Fullerton Joint Union High School District officials agree to allow livestock back on Sunny Hills farm


Accolade File Image

Livestock like this pig remained on the Sunny Hills farm as of April 10 after live classroom instruction ended nearly a month before because of the coronavirus pandemic. Ag students were coming to the farm one at a time to take care of their animals to prep them for the Orange County Fair, which was eventually canceled because of COVID-19 health and safety concerns. After that, Fullerton Joint Union High School District officials decided to have all the animals removed.

Krishna Thaker, Special Sections Editor

First, the Fullerton Joint Union High School District [FJUHSD] over the summer banned all livestock from any of its farms for agriculture students because the coronavirus pandemic had forced the closure of all live, classroom instruction.

Then at the start of the 2020-2021 school year, Sunny Hills agriculture students were notified that they wouldn’t be allowed to work with any animals at all because an increased number of positive COVID-19 cases in Orange County had forced the continuation of distance learning.

But in an unexpected move, district officials have agreed to bring back an unspecified number of livestock to the farms for ag students to take care of when they arrive.

“When COVID-19 hit, we had to exclude students from coming to campus; a decision was made to move the animals off the farm and, basically, all the district farms were directed to get rid of animals,” Sunny Hills principal Allen Whitten said. “They had to just sell them, or just say we can no longer be in the business of owning livestock or animals at all. So that took place, and different farms and different groups around Orange County purchased the animals.

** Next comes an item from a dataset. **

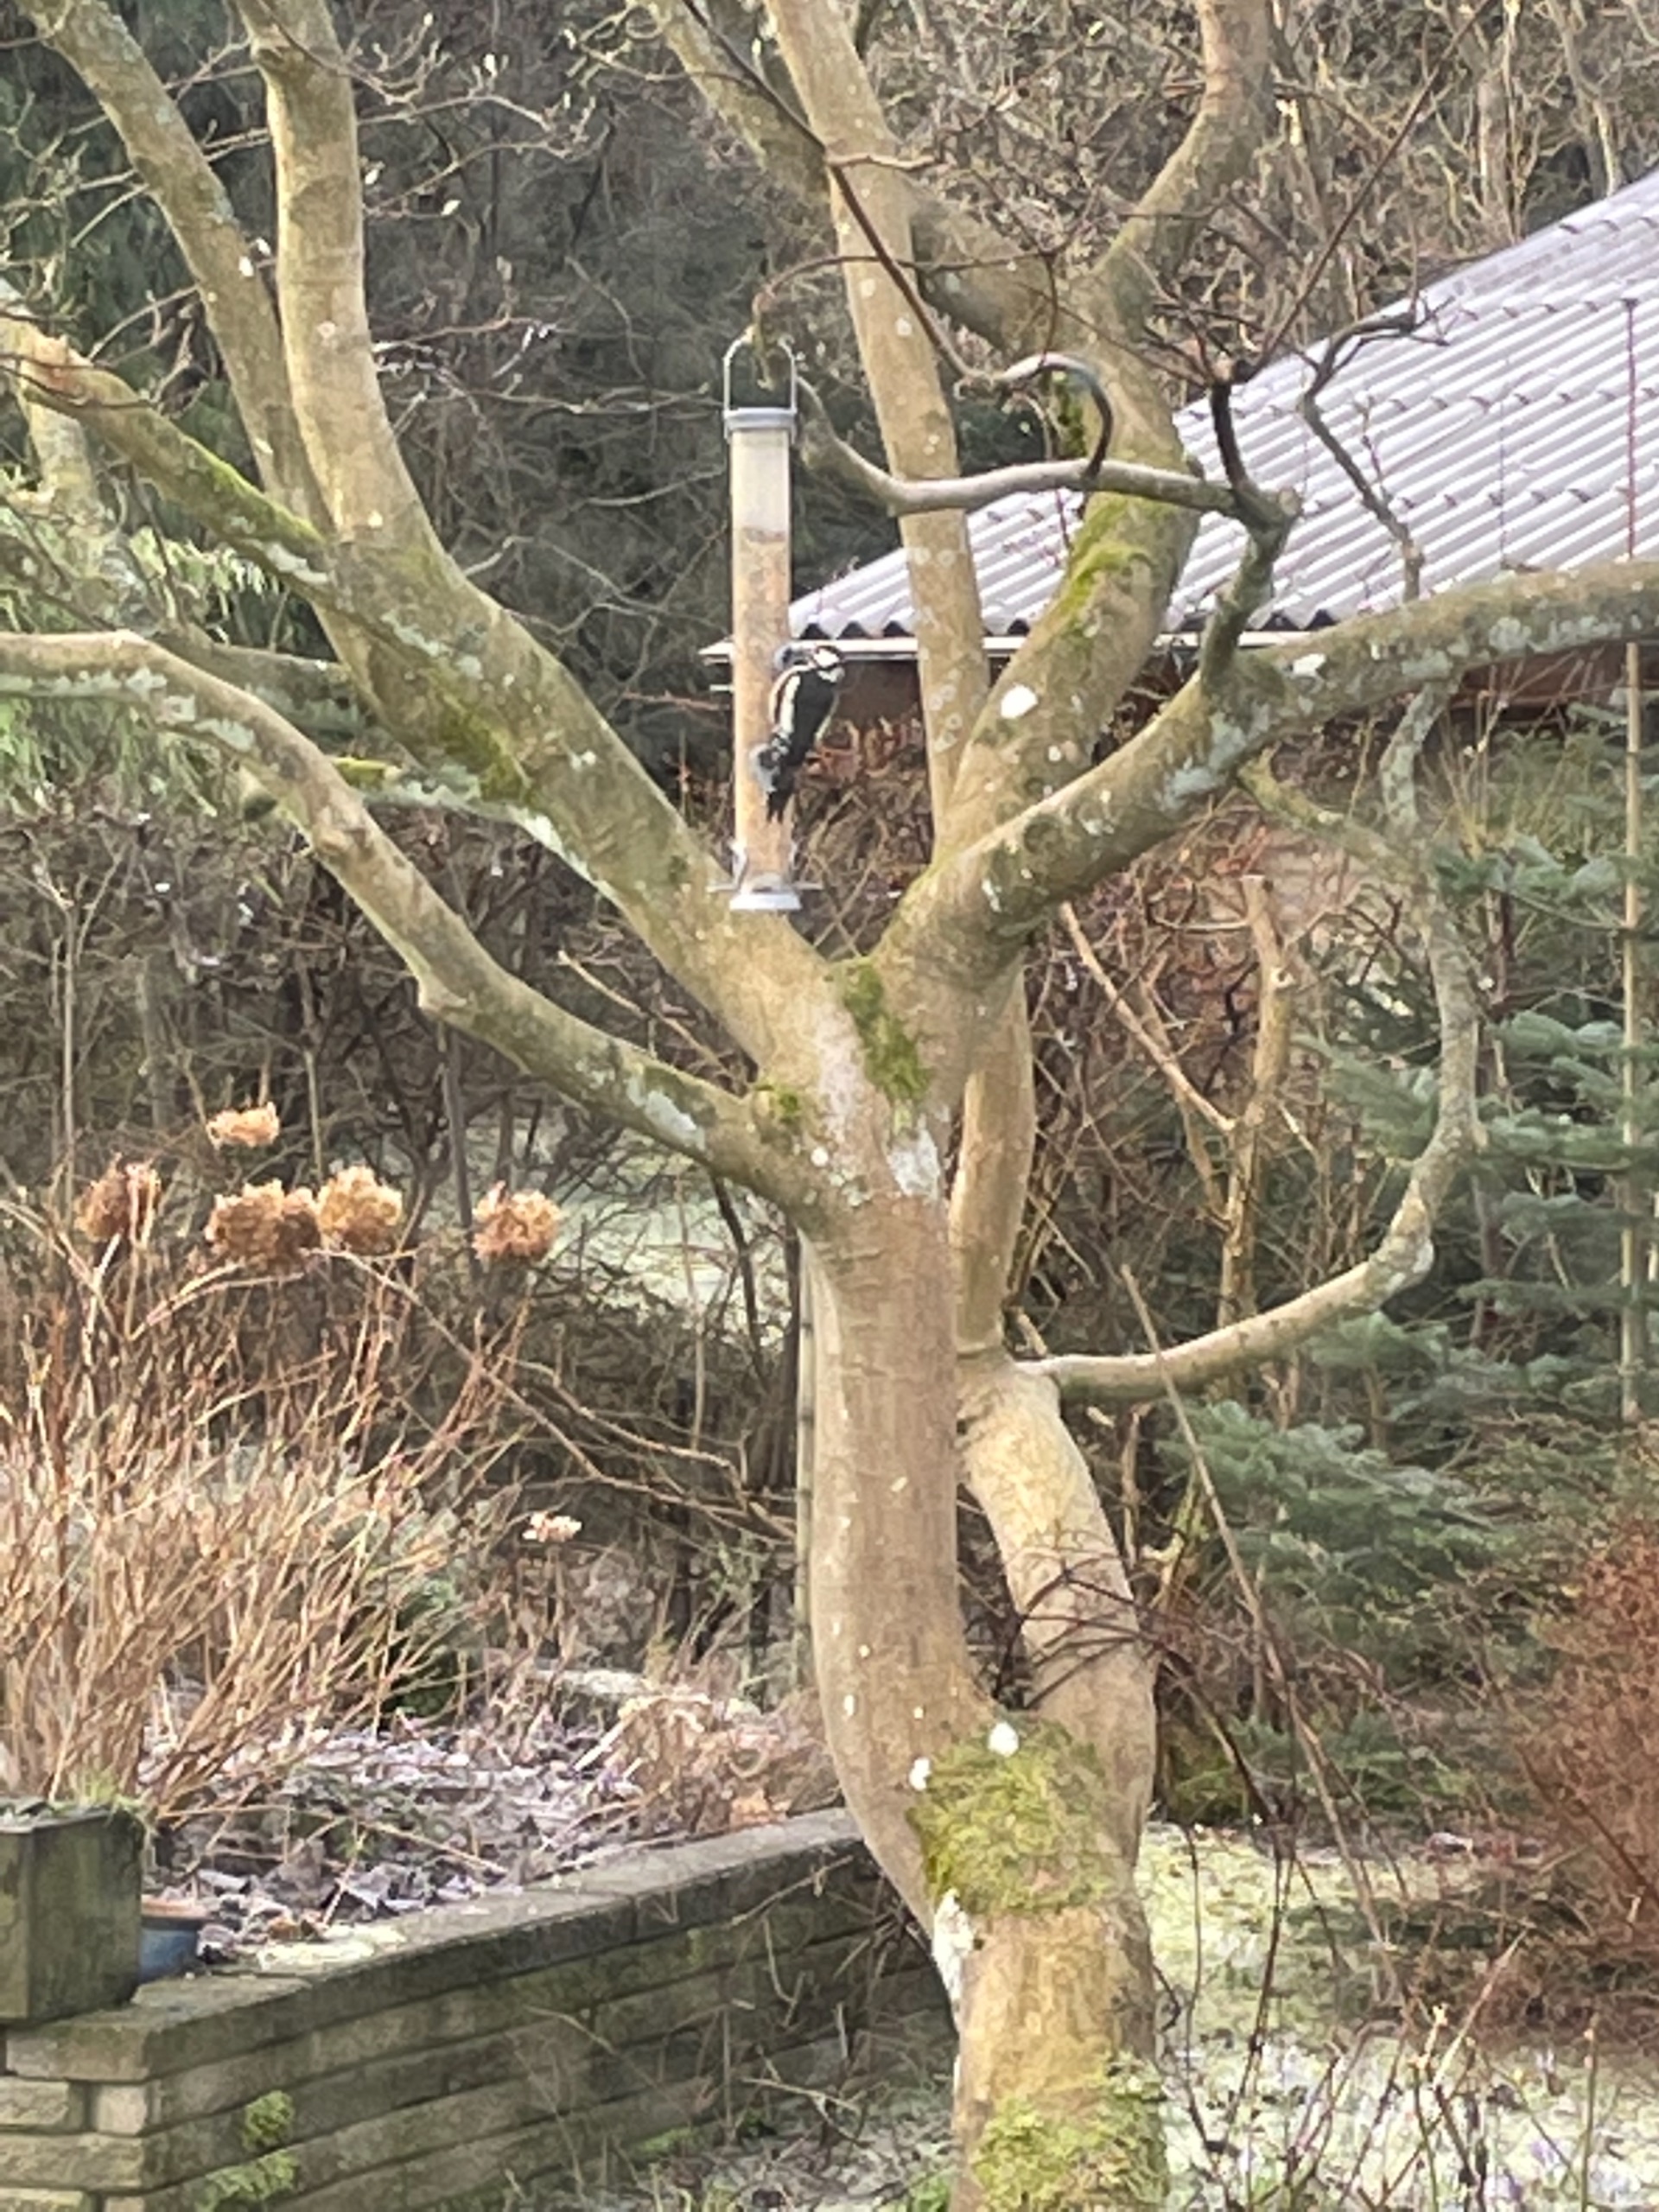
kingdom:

“Now … we learned that we’re able to start bringing some animals back on to the farms. So they’re in the process of purchasing some of those animals back.”

(Because the information was given to The Accolade on Monday, Sept. 21, the story is still developing, and more details about the specific types of animals and when they will arrive were not available at press time. We will also include updated reaction from ag teachers and students once they become available.)

Meanwhile, at the beginning of the school year when agriculture teachers Brian Kim and Jeremy Cates had to inform their students about the initial prohibition of livestock on the farm, they declined to comment about the situation.

But many agriculture students, especially upperclassmen who’ve been in the program to raise and take care of such animals as cows, goats and chicken for three or more years, were quite disappointed with the mandate from the summer.

“I found out on one of the first days of school when Mr. Cates was talking about the plans for the year; he mentioned that there’s a high probability of animal projects not being available this year,” said junior Sophia Winters, the school’s Future Farmers of America (FFA) chapter vice president. 

Winters said she had signed up to raise a goat again but dropped out of the project when she heard that the program would not be competing at the Orange County Fair. 

“I miss the whole experience of having to wake up early and go to the farm, come back later in the day, clean and walk with my goat [from my freshman year],” Winters said. “I loved seeing how the goat would become more comfortable with me.”

Senior Jesse Reyes has earned $220 from selling to his relatives the pigs he has raised at the farm since his freshman year.

“I am a little upset about [the change] because this was supposed to be my last year and the last animal I was going to raise,” said Reyes, FFA chapter secretary.

Many of the ag students in the past had also submitted their animals for judging at the Orange County Fair to earn awards. But district officials had decided it was best to remove all animals from the farms starting in June since the live fair event was canceled because of COVID-19 health and safety issues, and state regulations for raising farm animals have tightened because of the COVID-19 pandemic, 

“It’s just gotten very complicated,” Whitten said. “There’s so many rules around agriculture. Already the state regulates agriculture, and they’re at a really high degree for really good reason, making sure there’s no food poisoning or disease.”

Without livestock to care for, agriculture students said they were given the option of taking care of vegetation, such as tomato or pepper plants, in their own homes.

Whitten acknowledged that this school year’s ag students have had a challenging start.

“Those poor ag kids and our agriculture program and trying to sustain an agriculture program with all these rules and regulations, and everything else, … it’s just been really tough on them,” he said.